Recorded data
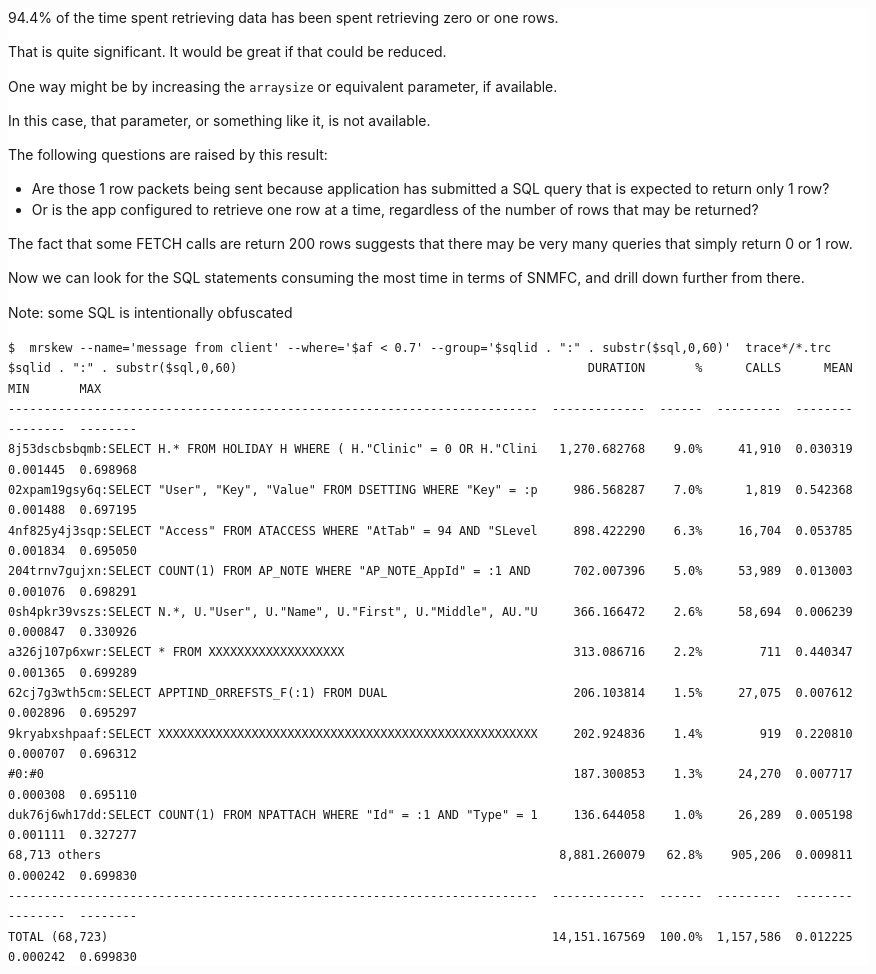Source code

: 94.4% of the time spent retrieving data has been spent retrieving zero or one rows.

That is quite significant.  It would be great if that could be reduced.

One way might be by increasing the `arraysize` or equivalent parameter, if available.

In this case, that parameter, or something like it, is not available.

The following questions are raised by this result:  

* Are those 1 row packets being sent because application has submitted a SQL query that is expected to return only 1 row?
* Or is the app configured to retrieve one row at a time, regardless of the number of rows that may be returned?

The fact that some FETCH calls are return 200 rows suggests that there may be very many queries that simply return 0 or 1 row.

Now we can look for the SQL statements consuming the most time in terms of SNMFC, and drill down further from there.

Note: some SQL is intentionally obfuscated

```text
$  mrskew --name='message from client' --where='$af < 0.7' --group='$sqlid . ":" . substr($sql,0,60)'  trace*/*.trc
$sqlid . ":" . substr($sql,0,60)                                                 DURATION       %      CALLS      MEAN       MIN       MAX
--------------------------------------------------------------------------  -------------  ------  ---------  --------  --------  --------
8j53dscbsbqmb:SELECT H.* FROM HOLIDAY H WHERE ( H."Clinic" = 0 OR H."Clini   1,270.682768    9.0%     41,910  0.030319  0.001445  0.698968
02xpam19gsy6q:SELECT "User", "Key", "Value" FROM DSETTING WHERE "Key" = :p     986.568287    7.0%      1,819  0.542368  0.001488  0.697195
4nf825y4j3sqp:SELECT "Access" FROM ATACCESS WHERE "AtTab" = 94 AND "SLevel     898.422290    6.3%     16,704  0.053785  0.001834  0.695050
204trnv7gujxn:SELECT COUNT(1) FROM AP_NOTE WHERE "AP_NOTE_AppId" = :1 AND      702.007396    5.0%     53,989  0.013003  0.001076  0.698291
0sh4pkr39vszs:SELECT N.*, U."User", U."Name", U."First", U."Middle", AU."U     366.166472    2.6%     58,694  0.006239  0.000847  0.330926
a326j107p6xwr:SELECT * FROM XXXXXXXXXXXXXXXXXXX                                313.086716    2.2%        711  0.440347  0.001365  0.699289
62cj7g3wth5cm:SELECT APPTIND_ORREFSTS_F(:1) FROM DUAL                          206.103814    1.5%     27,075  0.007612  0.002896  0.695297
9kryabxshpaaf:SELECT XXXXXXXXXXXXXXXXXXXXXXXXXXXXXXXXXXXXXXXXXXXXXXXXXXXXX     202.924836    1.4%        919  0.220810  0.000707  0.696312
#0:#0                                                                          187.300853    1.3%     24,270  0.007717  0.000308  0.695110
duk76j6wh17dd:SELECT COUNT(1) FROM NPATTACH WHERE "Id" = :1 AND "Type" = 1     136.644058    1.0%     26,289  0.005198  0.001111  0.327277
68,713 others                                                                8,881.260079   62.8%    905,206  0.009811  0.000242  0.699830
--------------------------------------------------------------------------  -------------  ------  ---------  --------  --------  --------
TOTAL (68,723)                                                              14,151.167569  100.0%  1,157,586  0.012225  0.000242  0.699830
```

• [EXERCISE GOAL]
From the data above, show each line that contains "this".

• [THE COMPLETED TASK]
In this case, that parameter, or something like it, is not available.
The following questions are raised by this result:  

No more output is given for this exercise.